What you will do.
Transcribe every entry exactly, leaving out any pictures.

Entries provided.
□ □ □

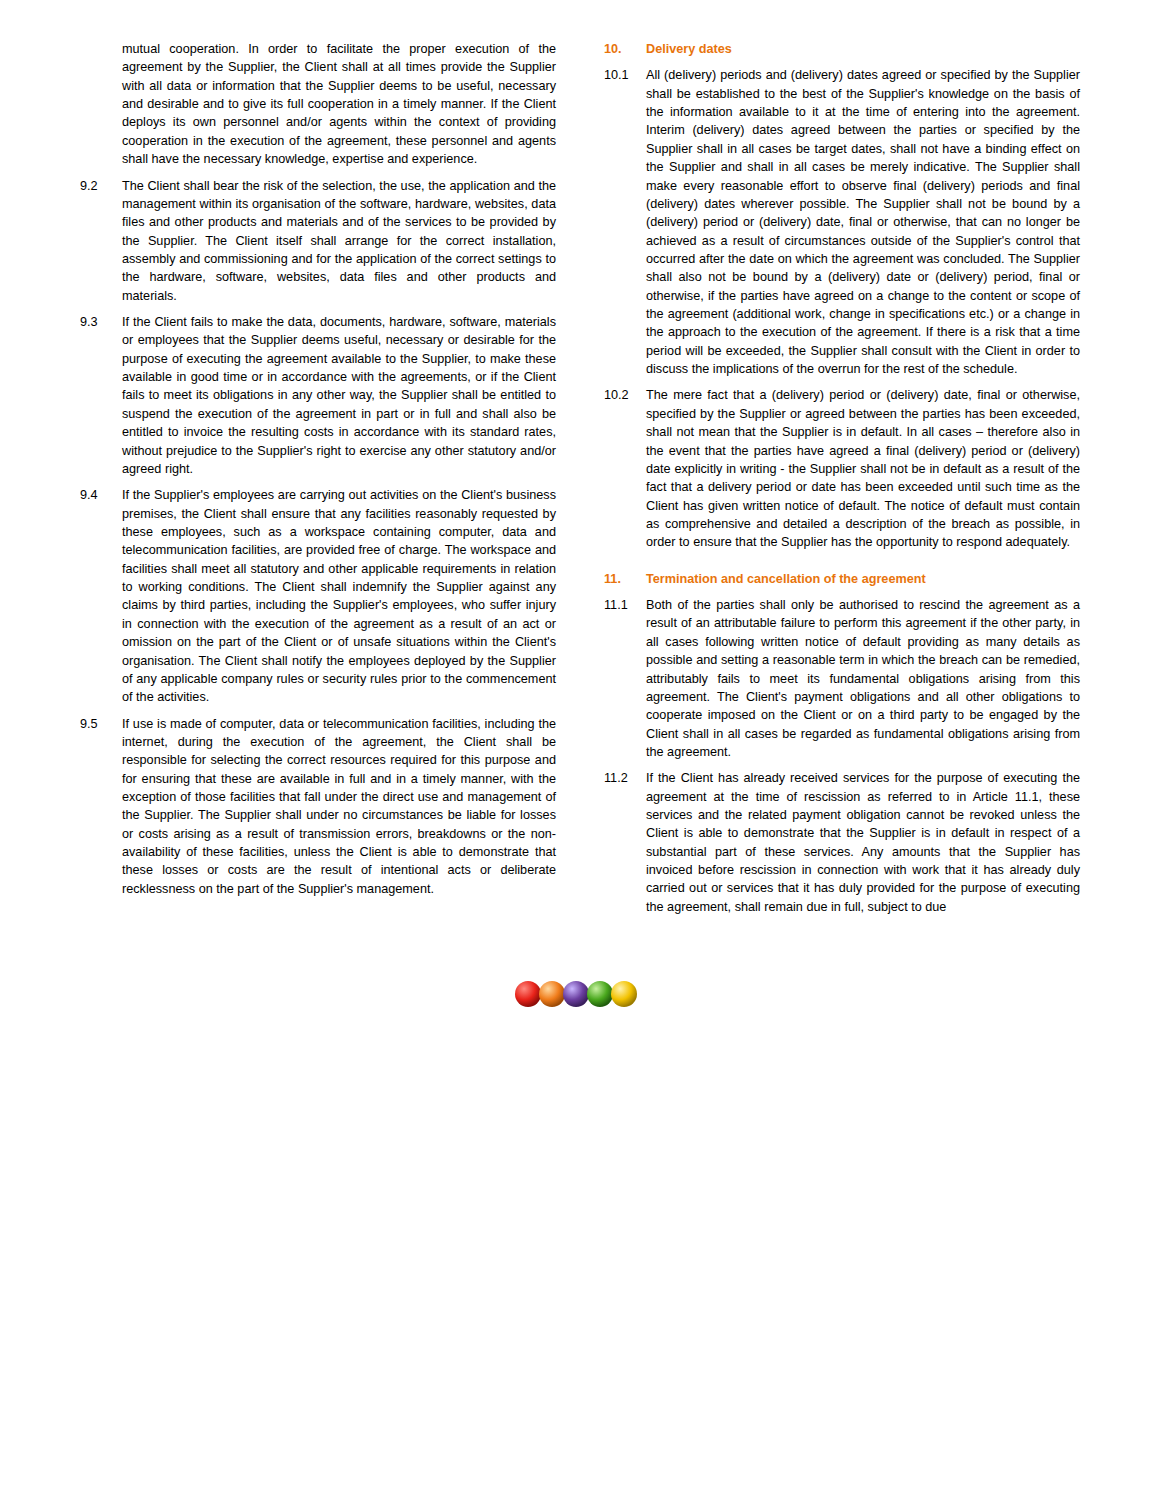mutual cooperation. In order to facilitate the proper execution of the agreement by the Supplier, the Client shall at all times provide the Supplier with all data or information that the Supplier deems to be useful, necessary and desirable and to give its full cooperation in a timely manner. If the Client deploys its own personnel and/or agents within the context of providing cooperation in the execution of the agreement, these personnel and agents shall have the necessary knowledge, expertise and experience.
9.2 The Client shall bear the risk of the selection, the use, the application and the management within its organisation of the software, hardware, websites, data files and other products and materials and of the services to be provided by the Supplier. The Client itself shall arrange for the correct installation, assembly and commissioning and for the application of the correct settings to the hardware, software, websites, data files and other products and materials.
9.3 If the Client fails to make the data, documents, hardware, software, materials or employees that the Supplier deems useful, necessary or desirable for the purpose of executing the agreement available to the Supplier, to make these available in good time or in accordance with the agreements, or if the Client fails to meet its obligations in any other way, the Supplier shall be entitled to suspend the execution of the agreement in part or in full and shall also be entitled to invoice the resulting costs in accordance with its standard rates, without prejudice to the Supplier's right to exercise any other statutory and/or agreed right.
9.4 If the Supplier's employees are carrying out activities on the Client's business premises, the Client shall ensure that any facilities reasonably requested by these employees, such as a workspace containing computer, data and telecommunication facilities, are provided free of charge. The workspace and facilities shall meet all statutory and other applicable requirements in relation to working conditions. The Client shall indemnify the Supplier against any claims by third parties, including the Supplier's employees, who suffer injury in connection with the execution of the agreement as a result of an act or omission on the part of the Client or of unsafe situations within the Client's organisation. The Client shall notify the employees deployed by the Supplier of any applicable company rules or security rules prior to the commencement of the activities.
9.5 If use is made of computer, data or telecommunication facilities, including the internet, during the execution of the agreement, the Client shall be responsible for selecting the correct resources required for this purpose and for ensuring that these are available in full and in a timely manner, with the exception of those facilities that fall under the direct use and management of the Supplier. The Supplier shall under no circumstances be liable for losses or costs arising as a result of transmission errors, breakdowns or the non-availability of these facilities, unless the Client is able to demonstrate that these losses or costs are the result of intentional acts or deliberate recklessness on the part of the Supplier's management.
10. Delivery dates
10.1 All (delivery) periods and (delivery) dates agreed or specified by the Supplier shall be established to the best of the Supplier's knowledge on the basis of the information available to it at the time of entering into the agreement. Interim (delivery) dates agreed between the parties or specified by the Supplier shall in all cases be target dates, shall not have a binding effect on the Supplier and shall in all cases be merely indicative. The Supplier shall make every reasonable effort to observe final (delivery) periods and final (delivery) dates wherever possible. The Supplier shall not be bound by a (delivery) period or (delivery) date, final or otherwise, that can no longer be achieved as a result of circumstances outside of the Supplier's control that occurred after the date on which the agreement was concluded. The Supplier shall also not be bound by a (delivery) date or (delivery) period, final or otherwise, if the parties have agreed on a change to the content or scope of the agreement (additional work, change in specifications etc.) or a change in the approach to the execution of the agreement. If there is a risk that a time period will be exceeded, the Supplier shall consult with the Client in order to discuss the implications of the overrun for the rest of the schedule.
10.2 The mere fact that a (delivery) period or (delivery) date, final or otherwise, specified by the Supplier or agreed between the parties has been exceeded, shall not mean that the Supplier is in default. In all cases – therefore also in the event that the parties have agreed a final (delivery) period or (delivery) date explicitly in writing - the Supplier shall not be in default as a result of the fact that a delivery period or date has been exceeded until such time as the Client has given written notice of default. The notice of default must contain as comprehensive and detailed a description of the breach as possible, in order to ensure that the Supplier has the opportunity to respond adequately.
11. Termination and cancellation of the agreement
11.1 Both of the parties shall only be authorised to rescind the agreement as a result of an attributable failure to perform this agreement if the other party, in all cases following written notice of default providing as many details as possible and setting a reasonable term in which the breach can be remedied, attributably fails to meet its fundamental obligations arising from this agreement. The Client's payment obligations and all other obligations to cooperate imposed on the Client or on a third party to be engaged by the Client shall in all cases be regarded as fundamental obligations arising from the agreement.
11.2 If the Client has already received services for the purpose of executing the agreement at the time of rescission as referred to in Article 11.1, these services and the related payment obligation cannot be revoked unless the Client is able to demonstrate that the Supplier is in default in respect of a substantial part of these services. Any amounts that the Supplier has invoiced before rescission in connection with work that it has already duly carried out or services that it has duly provided for the purpose of executing the agreement, shall remain due in full, subject to due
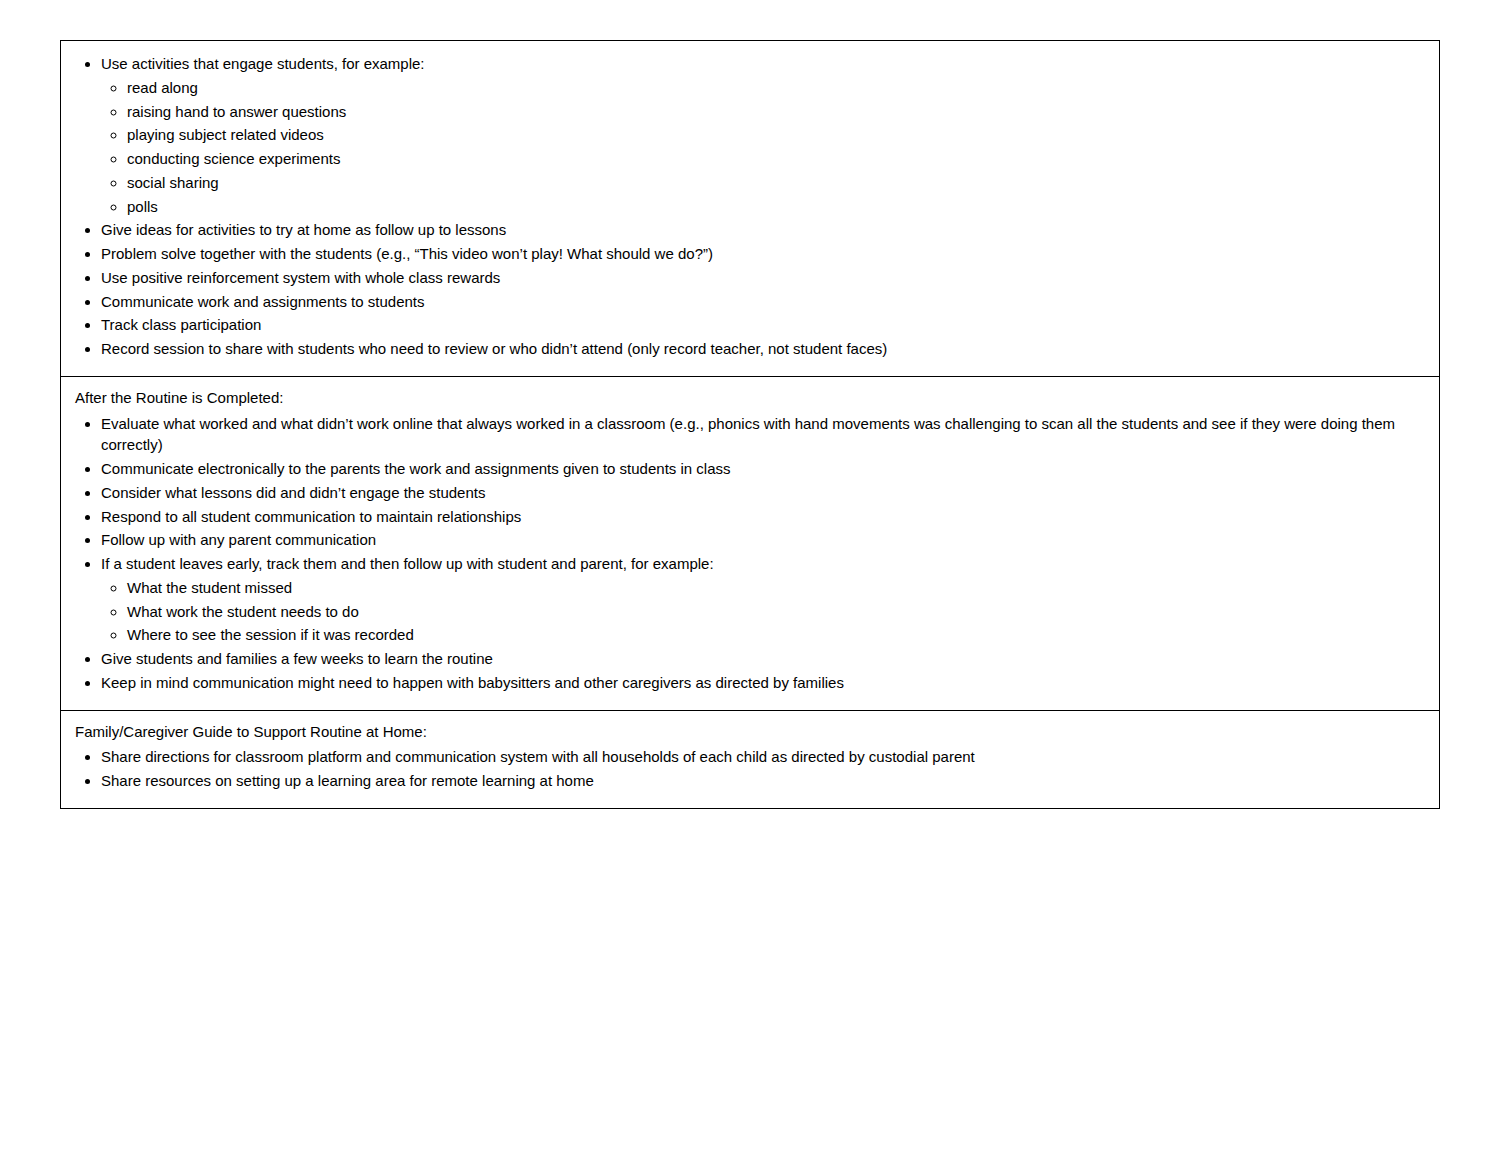| Use activities that engage students, for example: read along raising hand to answer questions playing subject related videos conducting science experiments social sharing polls Give ideas for activities to try at home as follow up to lessons Problem solve together with the students (e.g., “This video won’t play! What should we do?”) Use positive reinforcement system with whole class rewards Communicate work and assignments to students Track class participation Record session to share with students who need to review or who didn’t attend (only record teacher, not student faces) |
| After the Routine is Completed: Evaluate what worked and what didn’t work online that always worked in a classroom (e.g., phonics with hand movements was challenging to scan all the students and see if they were doing them correctly) Communicate electronically to the parents the work and assignments given to students in class Consider what lessons did and didn’t engage the students Respond to all student communication to maintain relationships Follow up with any parent communication If a student leaves early, track them and then follow up with student and parent, for example: What the student missed What work the student needs to do Where to see the session if it was recorded Give students and families a few weeks to learn the routine Keep in mind communication might need to happen with babysitters and other caregivers as directed by families |
| Family/Caregiver Guide to Support Routine at Home: Share directions for classroom platform and communication system with all households of each child as directed by custodial parent Share resources on setting up a learning area for remote learning at home |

□ □ □

Result of this exercise.
mutual cooperation. In order to facilitate the proper execution of the agreement by the Supplier, the Client shall at all times provide the Supplier with all data or information that the Supplier deems to be useful, necessary and desirable and to give its full cooperation in a timely manner. If the Client deploys its own personnel and/or agents within the context of providing cooperation in the execution of the agreement, these personnel and agents shall have the necessary knowledge, expertise and experience.
9.2 The Client shall bear the risk of the selection, the use, the application and the management within its organisation of the software, hardware, websites, data files and other products and materials and of the services to be provided by the Supplier. The Client itself shall arrange for the correct installation, assembly and commissioning and for the application of the correct settings to the hardware, software, websites, data files and other products and materials.
9.3 If the Client fails to make the data, documents, hardware, software, materials or employees that the Supplier deems useful, necessary or desirable for the purpose of executing the agreement available to the Supplier, to make these available in good time or in accordance with the agreements, or if the Client fails to meet its obligations in any other way, the Supplier shall be entitled to suspend the execution of the agreement in part or in full and shall also be entitled to invoice the resulting costs in accordance with its standard rates, without prejudice to the Supplier's right to exercise any other statutory and/or agreed right.
9.4 If the Supplier's employees are carrying out activities on the Client's business premises, the Client shall ensure that any facilities reasonably requested by these employees, such as a workspace containing computer, data and telecommunication facilities, are provided free of charge. The workspace and facilities shall meet all statutory and other applicable requirements in relation to working conditions. The Client shall indemnify the Supplier against any claims by third parties, including the Supplier's employees, who suffer injury in connection with the execution of the agreement as a result of an act or omission on the part of the Client or of unsafe situations within the Client's organisation. The Client shall notify the employees deployed by the Supplier of any applicable company rules or security rules prior to the commencement of the activities.
9.5 If use is made of computer, data or telecommunication facilities, including the internet, during the execution of the agreement, the Client shall be responsible for selecting the correct resources required for this purpose and for ensuring that these are available in full and in a timely manner, with the exception of those facilities that fall under the direct use and management of the Supplier. The Supplier shall under no circumstances be liable for losses or costs arising as a result of transmission errors, breakdowns or the non-availability of these facilities, unless the Client is able to demonstrate that these losses or costs are the result of intentional acts or deliberate recklessness on the part of the Supplier's management.
10. Delivery dates
10.1 All (delivery) periods and (delivery) dates agreed or specified by the Supplier shall be established to the best of the Supplier's knowledge on the basis of the information available to it at the time of entering into the agreement. Interim (delivery) dates agreed between the parties or specified by the Supplier shall in all cases be target dates, shall not have a binding effect on the Supplier and shall in all cases be merely indicative. The Supplier shall make every reasonable effort to observe final (delivery) periods and final (delivery) dates wherever possible. The Supplier shall not be bound by a (delivery) period or (delivery) date, final or otherwise, that can no longer be achieved as a result of circumstances outside of the Supplier's control that occurred after the date on which the agreement was concluded. The Supplier shall also not be bound by a (delivery) date or (delivery) period, final or otherwise, if the parties have agreed on a change to the content or scope of the agreement (additional work, change in specifications etc.) or a change in the approach to the execution of the agreement. If there is a risk that a time period will be exceeded, the Supplier shall consult with the Client in order to discuss the implications of the overrun for the rest of the schedule.
10.2 The mere fact that a (delivery) period or (delivery) date, final or otherwise, specified by the Supplier or agreed between the parties has been exceeded, shall not mean that the Supplier is in default. In all cases – therefore also in the event that the parties have agreed a final (delivery) period or (delivery) date explicitly in writing - the Supplier shall not be in default as a result of the fact that a delivery period or date has been exceeded until such time as the Client has given written notice of default. The notice of default must contain as comprehensive and detailed a description of the breach as possible, in order to ensure that the Supplier has the opportunity to respond adequately.
11. Termination and cancellation of the agreement
11.1 Both of the parties shall only be authorised to rescind the agreement as a result of an attributable failure to perform this agreement if the other party, in all cases following written notice of default providing as many details as possible and setting a reasonable term in which the breach can be remedied, attributably fails to meet its fundamental obligations arising from this agreement. The Client's payment obligations and all other obligations to cooperate imposed on the Client or on a third party to be engaged by the Client shall in all cases be regarded as fundamental obligations arising from the agreement.
11.2 If the Client has already received services for the purpose of executing the agreement at the time of rescission as referred to in Article 11.1, these services and the related payment obligation cannot be revoked unless the Client is able to demonstrate that the Supplier is in default in respect of a substantial part of these services. Any amounts that the Supplier has invoiced before rescission in connection with work that it has already duly carried out or services that it has duly provided for the purpose of executing the agreement, shall remain due in full, subject to due
| Use activities that engage students, for example: read along raising hand to answer questions playing subject related videos conducting science experiments social sharing polls Give ideas for activities to try at home as follow up to lessons Problem solve together with the students (e.g., “This video won’t play! What should we do?”) Use positive reinforcement system with whole class rewards Communicate work and assignments to students Track class participation Record session to share with students who need to review or who didn’t attend (only record teacher, not student faces) |
| After the Routine is Completed: Evaluate what worked and what didn’t work online that always worked in a classroom (e.g., phonics with hand movements was challenging to scan all the students and see if they were doing them correctly) Communicate electronically to the parents the work and assignments given to students in class Consider what lessons did and didn’t engage the students Respond to all student communication to maintain relationships Follow up with any parent communication If a student leaves early, track them and then follow up with student and parent, for example: What the student missed What work the student needs to do Where to see the session if it was recorded Give students and families a few weeks to learn the routine Keep in mind communication might need to happen with babysitters and other caregivers as directed by families |
| Family/Caregiver Guide to Support Routine at Home: Share directions for classroom platform and communication system with all households of each child as directed by custodial parent Share resources on setting up a learning area for remote learning at home |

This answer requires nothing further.